Netflix has officially unveiled VOID (Video Object and Interaction Deletion), an AI-powered video editing model designed to reshape the landscape of film post-production.
Developed in collaboration with researchers from Sophia University, the model marks a departure from traditional video cropping or frame-interpolation techniques. VOID identifies and removes specific objects from a video, then leverages a vision-language model (VLM) to automatically fill in the resulting visual gaps. This "physics-driven" approach ensures that the background remains logically consistent; for instance, if a car involved in a collision is removed, the model automatically generates a seamless road surface and the surrounding environment.

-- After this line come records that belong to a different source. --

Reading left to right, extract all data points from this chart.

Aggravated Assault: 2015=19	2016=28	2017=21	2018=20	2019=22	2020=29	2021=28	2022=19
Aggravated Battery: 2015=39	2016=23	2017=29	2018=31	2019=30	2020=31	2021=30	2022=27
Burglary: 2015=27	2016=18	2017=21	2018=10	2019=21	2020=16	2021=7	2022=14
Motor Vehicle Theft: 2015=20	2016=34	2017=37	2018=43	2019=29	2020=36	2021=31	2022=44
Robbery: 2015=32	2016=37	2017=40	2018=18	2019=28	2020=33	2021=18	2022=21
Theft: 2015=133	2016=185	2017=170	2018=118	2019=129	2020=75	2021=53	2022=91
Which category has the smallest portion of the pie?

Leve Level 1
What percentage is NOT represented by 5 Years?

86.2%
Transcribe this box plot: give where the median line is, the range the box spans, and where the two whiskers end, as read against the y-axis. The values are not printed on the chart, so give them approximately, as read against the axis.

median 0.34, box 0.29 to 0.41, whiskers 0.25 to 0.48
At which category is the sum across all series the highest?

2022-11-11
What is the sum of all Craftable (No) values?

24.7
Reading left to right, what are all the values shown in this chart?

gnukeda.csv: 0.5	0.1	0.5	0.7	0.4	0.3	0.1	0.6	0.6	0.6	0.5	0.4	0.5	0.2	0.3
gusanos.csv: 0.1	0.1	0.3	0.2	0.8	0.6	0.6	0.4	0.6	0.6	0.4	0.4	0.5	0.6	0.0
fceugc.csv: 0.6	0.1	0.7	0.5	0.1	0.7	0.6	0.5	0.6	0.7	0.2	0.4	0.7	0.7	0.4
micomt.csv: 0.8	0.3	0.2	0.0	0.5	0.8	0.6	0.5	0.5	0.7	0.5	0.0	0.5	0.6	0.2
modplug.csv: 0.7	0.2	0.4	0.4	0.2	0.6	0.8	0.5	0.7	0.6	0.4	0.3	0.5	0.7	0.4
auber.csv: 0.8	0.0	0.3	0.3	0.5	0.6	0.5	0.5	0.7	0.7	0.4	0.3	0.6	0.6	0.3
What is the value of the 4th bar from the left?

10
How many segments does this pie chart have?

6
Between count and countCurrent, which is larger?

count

Dynamic Reconstruction of Complex Scenes
In their preprint paper, the research team highlighted that VOID’s core strength lies in its ability to handle complex, dynamic scenes. During testing, VOID not only erased targets but also inferred how remaining objects would behave in the absence of the removed subject. For example, when a person is removed from a video of someone jumping into a pool, the model can generate footage of a calm water surface, free of any splashes.
To validate its performance, researchers compared VOID against existing editing tools such as Runway, Generative Omnimatte, and DiffuEraser. A subjective preference survey involving 25 participants found that 64.8% favored the results generated by VOID, compared to just 18.4% for Runway.
Netflix has now made the model available to the public on Hugging Face. The project’s development team, which includes Saman Motamed, William Harvey, and Benjamin Klein, noted that VOID has demonstrated exceptional modeling capabilities for complex dynamic scenes across both synthetic and real-world datasets.
While the film industry remains divided on the role of AI in creative work, the emergence of VOID offers a solution for modifying scenes in post-production without the need for reshoots. Whether addressing simple object occlusions or performing large-scale scene rewrites, this tool provides video creators with a powerful new technical option.